(Material provided)
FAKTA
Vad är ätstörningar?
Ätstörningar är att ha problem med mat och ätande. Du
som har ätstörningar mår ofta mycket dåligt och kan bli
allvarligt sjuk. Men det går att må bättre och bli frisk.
(End Material provided)
# Work task
Exact copies of the lines from the one containing "Vad är ätstörningar?" through the final line of the records are all the answer should hold.

# Task answer
Vad är ätstörningar?
Ätstörningar är att ha problem med mat och ätande. Du
som har ätstörningar mår ofta mycket dåligt och kan bli
allvarligt sjuk. Men det går att må bättre och bli frisk.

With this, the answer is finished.